Non mi pare una grande idea
Lo spacchettamento dei quesiti referendari è un’idea di rara inopportunità. A parte che la Costituzione dice che sono soggette a referendum “le leggi (di revisione costituzionale)” e non le loro parti, ci sono ragioni di merito che mi fanno pensare che non sia veramente il caso. Innanzi tutto perché la riforma non è un patchwork e si tiene tutta insieme, attraversata com’è nella sua interezza da pesi e contrappesi. Il Senato delle Autonomie si tiene con la revisione delle competenze tra regioni e Stato centrale, per esempio. Se non si riducono sensibilmente i poteri delle regioni, non si capisce perché si dovrebbe affidar loro anche una camera del Parlamento, per dirne una.
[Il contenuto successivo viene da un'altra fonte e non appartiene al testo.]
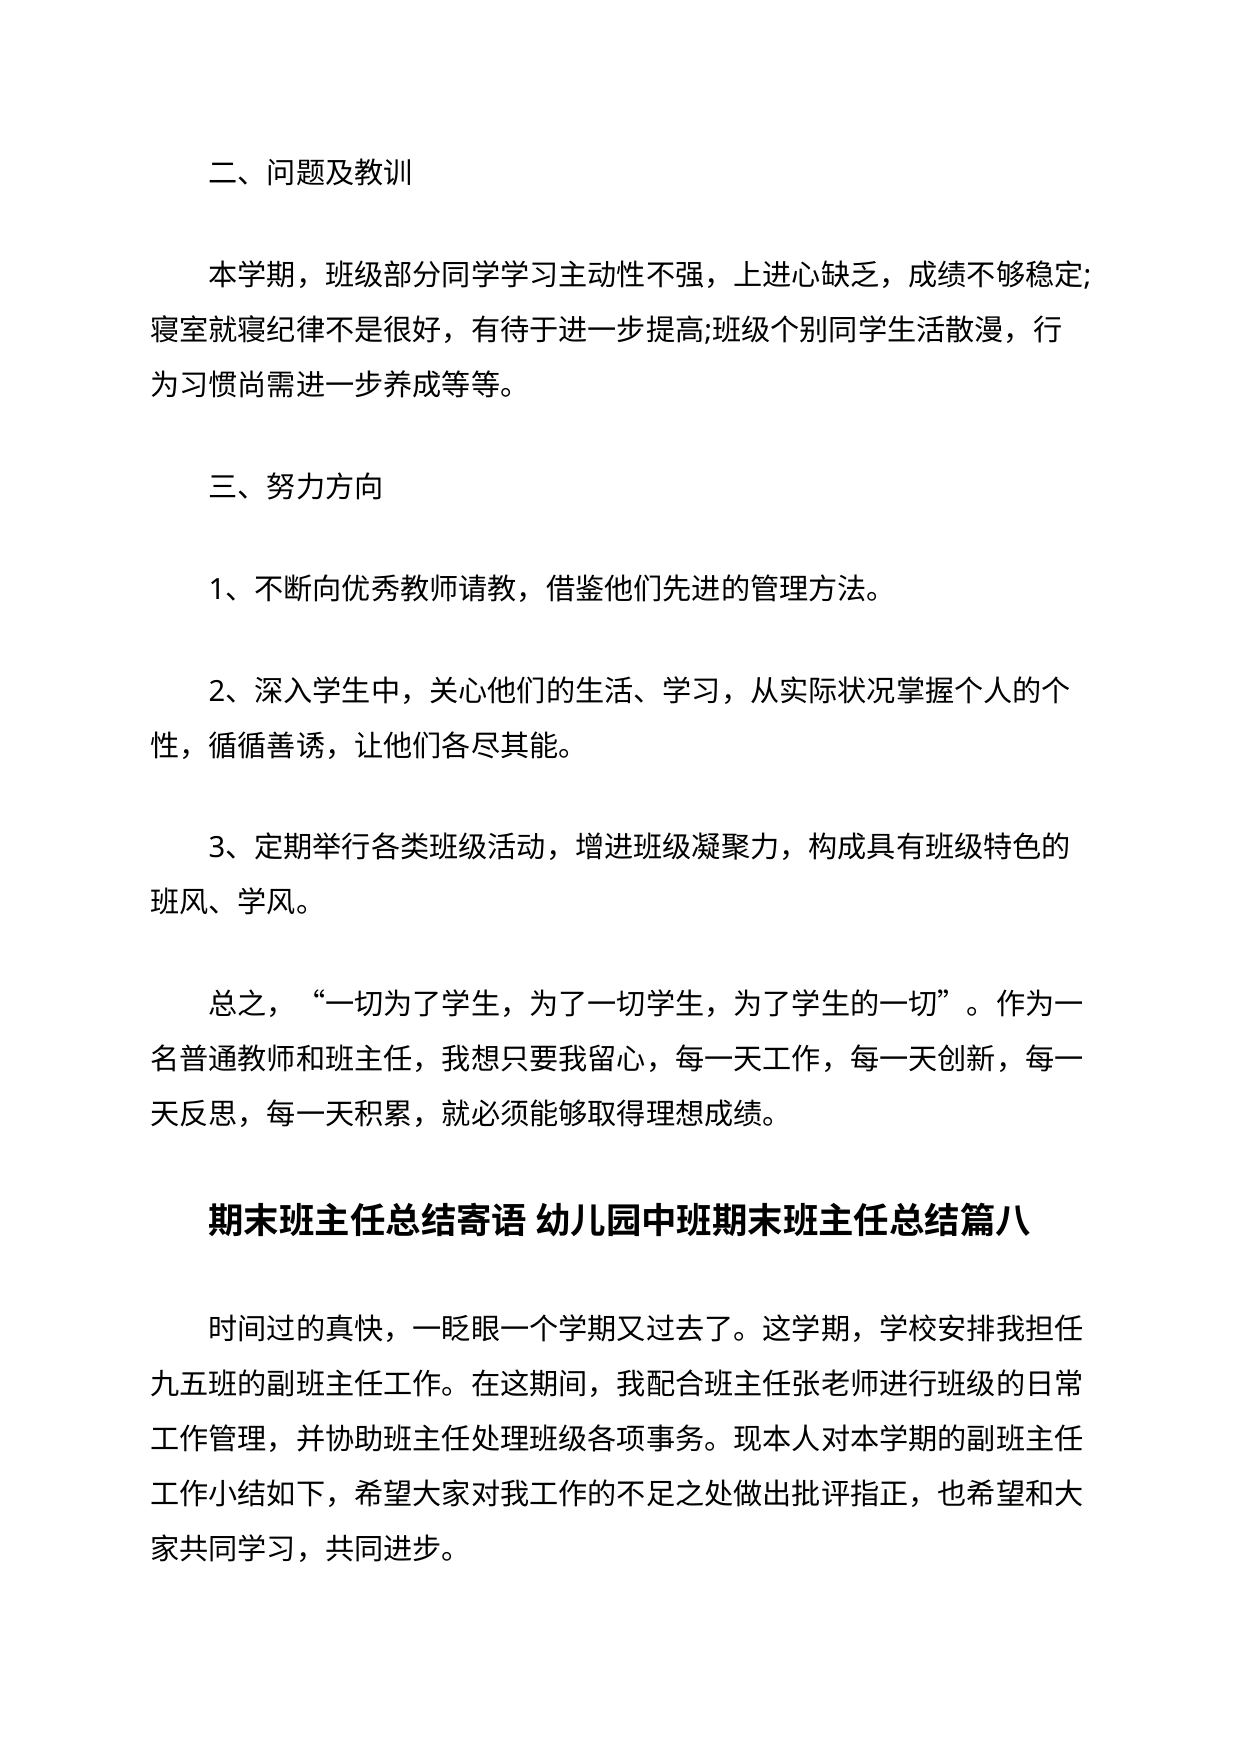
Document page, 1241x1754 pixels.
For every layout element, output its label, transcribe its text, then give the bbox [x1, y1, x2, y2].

text 期末班主任总结寄语 幼儿园中班期末班主任总结篇八 [150, 1192, 1090, 1244]
text 三、努力方向 [150, 463, 1090, 506]
text 1、不断向优秀教师请教，借鉴他们先进的管理方法。 [150, 565, 1090, 608]
text 二、问题及教训 [150, 150, 1090, 192]
text 时间过的真快，一眨眼一个学期又过去了。这学期，学校安排我担任九五班的副班主任工作。在这期间，我配合班主任张老师进行班级的日常工作管理，并协助班主任处理班级各项事务。现本人对本学期的副班主任工作小结如下，希望大家对我工作的不足之处做出批评指正，也希望和大家共同学习，共同进步。 [150, 1306, 1090, 1568]
text 本学期，班级部分同学学习主动性不强，上进心缺乏，成绩不够稳定;寝室就寝纪律不是很好，有待于进一步提高;班级个别同学生活散漫，行为习惯尚需进一步养成等等。 [150, 252, 1090, 404]
text 3、定期举行各类班级活动，增进班级凝聚力，构成具有班级特色的班风、学风。 [150, 824, 1090, 921]
text 2、深入学生中，关心他们的生活、学习，从实际状况掌握个人的个性，循循善诱，让他们各尽其能。 [150, 667, 1090, 764]
text 总之，“一切为了学生，为了一切学生，为了学生的一切”。作为一名普通教师和班主任，我想只要我留心，每一天工作，每一天创新，每一天反思，每一天积累，就必须能够取得理想成绩。 [150, 981, 1090, 1133]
Ma la cosa più grave è che non abbiamo ancora finito di dire che la Brexit è stata la dimostrazione più lampante che la democrazia diretta non può essere utilizzata come la panacea e che la democrazia rappresentativa è lo strumento unico possibile per la soluzione di problemi complessi per natura e implicazioni, che ecco subito ci viene la grande idea di chiamare il voto diretto non solo sulla riforma nel suo complesso – un voto che è alla fine politico – ma su una serie più o meno lunga di quesiti super tecnici e demandare al dilemma secco tra un sì e un no anche il tema della loro interazione reciproca in tutte le varie possibili combinazioni. Un’idea geniale, non c’è che dire.